Wami tilapia
- Conservation status: Least Concern (IUCN 3.1)

Scientific classification
- Kingdom: Animalia
- Phylum: Chordata
- Class: Actinopterygii
- Order: Cichliformes
- Family: Cichlidae
- Genus: Oreochromis
- Species: O. urolepis
- Subspecies: O. u. hornorum
- Trinomial name: Oreochromis urolepis hornorum (Trewavas, 1966)
- Synonyms: Tilapia hornorum Trewavas, 1966; Oreochromis hornorum (Trewavas, 1966); Sarotherodon hornorum (Trewavas, 1966);

= Oreochromis urolepis hornorum =

Subspecies of fish

The Wami tilapia is a tilapiine cichlid that grows to over 20 cm in length and is considered a useful food fish in Tanzania and the island of Zanzibar, which is recognized as a potential origin. It is tolerant of brackish water and grows well in saline pools, making it particularly suitable for aquaculture by communities living close to the sea. Like other tilapia, it is an omnivore and will feed on algae, plants, small invertebrates, and detritus.
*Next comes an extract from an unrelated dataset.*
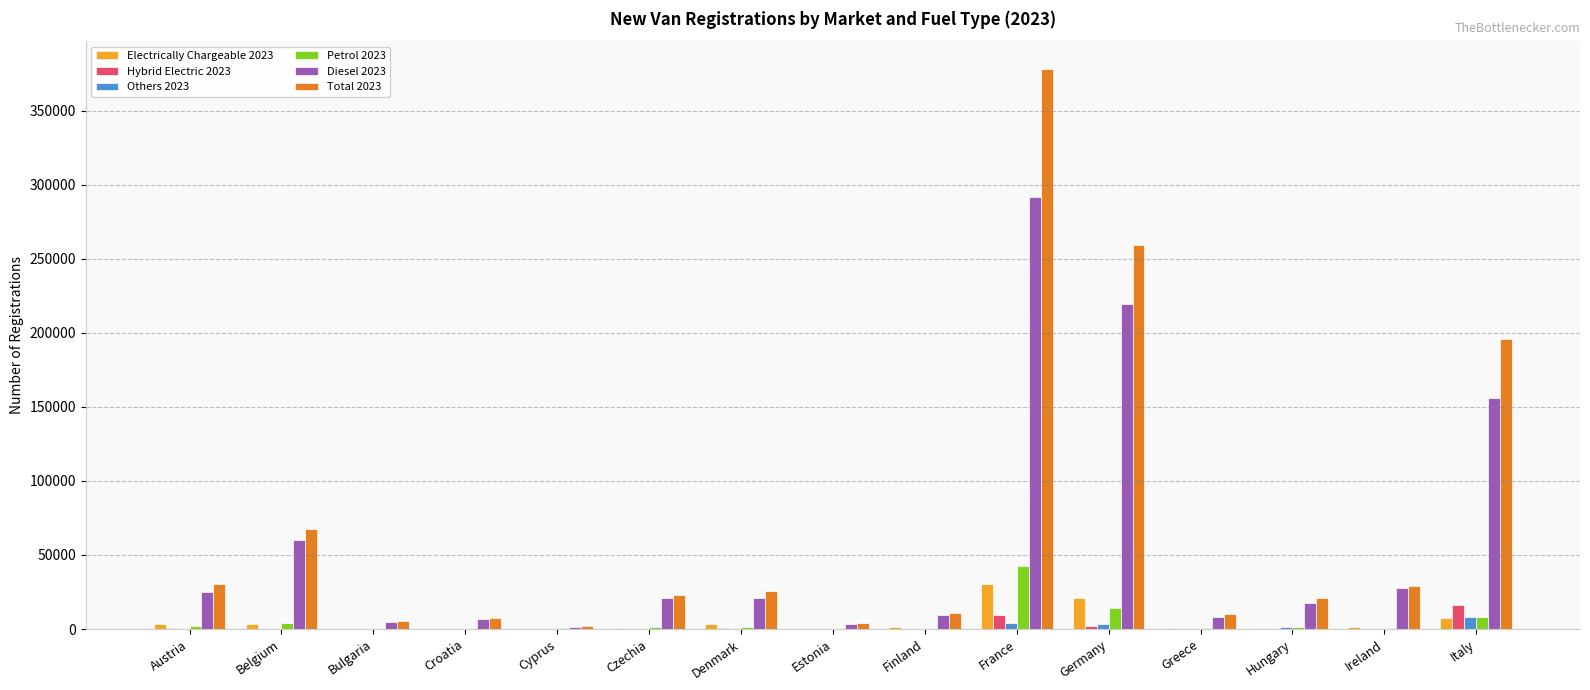

The Diesel 2023 series shows 20701 at Denmark. True or false?

True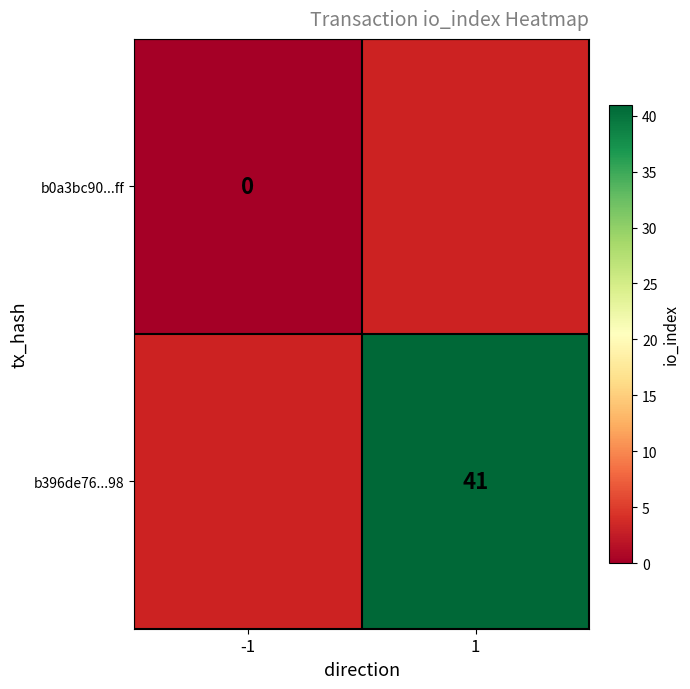

At how many categories does at least one series exceed 25?

1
The common name refers to the Wami River.

Formerly considered a separate species, it is at present merged with the Rufigi tilapia and thus the scientific name is Oreochromis urolepis hornorum. The obsolete scientific name Tilapia hornorum is also still seen not infrequently. However, mtDNA sequence analysis has found that the mitochondrial genome is possibly very similar to that of Sarotherodon galilaeus (Nagl et al. 2001); it might be moved to Sarotherodon based on these results. On the other hand, hybridization is quite common in tilapiines and hybrids even between not too closely related species may be fertile.

In captivity, Wami tilapia have been hybridised with the Mozambique tilapia (Oreochromis mossambicus). The resulting fish produce broods almost entirely consisting of males. Male tilapia grow faster and to a more uniform size than females, making them particularly useful for aquaculture. Note that based on the mtDNA study by Nagl et al. (2001), the Mozambique and Wami tilapias do not appear to be closely related.

3 possibilities may explain this discrepancy: Either, the Wami tilapia and its closest relatives (such as the Rufigi and Blue Tilapias) belong into Sarotherodon. Alternatively, they are correctly placed in Oreochromis but their ancestors hybridized with some ancestral Sarotherodon. Given that only a single specimen was analyzed, it is theoretically also possible that the Wami tilapia is a cryptic species complex. This is less likely because cryptic speciation requires barriers to gene flow which in the tilapiines are not well-developed.

The mtDNA data of Klett & Meyer (2002) places the Rufigi tilapia into Oreochromis (though not close to the Mozambique Tilapia, but rather to Oreochromis amphimelas). This would seem to support the second hypothesis - maternal gene flow from Sarotherodon to Oreochromis; whether this is correct or not, it amply illustrates that mtDNA sequences are not a reliable indicator of phylogenetic relationships in these fish.